- Exercise task 1 -
Summarize the wasi-nn discussion about coercing non-wasm tensor types in two sentences.
- Exercise task 2 -
According to the wasi-nn discussion about coercing non-wasm tensor types, which core types does WASM support?
- Exercise task 3 -
Write the next part of the wasi-nn discussion about coercing non-wasm tensor types, starting after its final paragraph.
[start Selected extract]
WebAssembly / wasi-nn

Neural Network proposal for WASI
429 stars 34 forks source link

Specify coercion of non-wasm types #62

Open geekbeast opened 8 months ago

geekbeast commented 8 months ago

The current tensor types are not all supported in core wasm.

    enum tensor-type {
        FP16,
        FP32,
        FP64,
        BF16,
        U8,
        I32,
        I64
    }

WASM supports the following core types:

i32 : 32-bit integer. i64 : 64-bit integer. f32 : 32-bit float. f64 : 64-bit float.

In addition, there is some utility types such as u8, u16, u32, i32, etc but these do not exist for floating point.

The complication is that models can take non-standard wasm types and output non-started wasm types (packed into bytes). Even if tensors are resources, at some point they must be created and at some point they must be interpreted for use, usually in the WASM guest.

One possible behavior is that we take everything as one of the core wasm types and then coerce on the host side to the correct tensor type. Another mutually exclusive alternative is that we explicitly say we are not doing any coercion, so there must be some ability to emulate the type and it must be implicitly castable in-place by the bindings.
[end Selected extract]
[start Entries]
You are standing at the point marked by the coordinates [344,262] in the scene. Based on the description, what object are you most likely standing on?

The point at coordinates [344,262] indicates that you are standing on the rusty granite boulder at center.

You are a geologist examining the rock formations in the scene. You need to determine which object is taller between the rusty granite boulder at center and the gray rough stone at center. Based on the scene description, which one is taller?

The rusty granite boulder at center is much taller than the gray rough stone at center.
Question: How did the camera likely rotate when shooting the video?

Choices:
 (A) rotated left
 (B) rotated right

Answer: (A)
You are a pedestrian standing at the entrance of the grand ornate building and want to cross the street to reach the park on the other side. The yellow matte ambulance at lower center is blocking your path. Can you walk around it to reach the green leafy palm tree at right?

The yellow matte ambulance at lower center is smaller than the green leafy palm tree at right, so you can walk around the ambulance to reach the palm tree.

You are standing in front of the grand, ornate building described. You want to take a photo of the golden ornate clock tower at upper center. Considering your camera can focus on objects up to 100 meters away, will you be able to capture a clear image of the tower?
[end Entries]
- Answer 1 -
Not all of the current wasi-nn tensor types are supported in core wasm, whose core types are only i32, i64, f32 and f64, yet models can take and output non-standard wasm types packed into bytes. One option is to take everything as a core wasm type and coerce it on the host side to the correct tensor type, while the mutually exclusive alternative is to state that no coercion is done, so the type must be emulable and implicitly castable in place by the bindings.

- Answer 2 -
WASM supports i32, i64, f32 and f64.

- Answer 3 -
The latter would seem like less work for implementers and the former is likely to be more usable by consumers of the API.

We can also of course do nothing and hope that Google adds support for fp16 into core wasm, but there's a lot of other exotic floating point types like fp8 and fp4 that are becoming relevant to generative ai (see https://arxiv.org/abs/2310.16836v1). This may be a dead in the hype cycle, but I suspect the techniques will be forever relevant for larger model sizes.

geekbeast commented 8 months ago

@squillace Thoughts?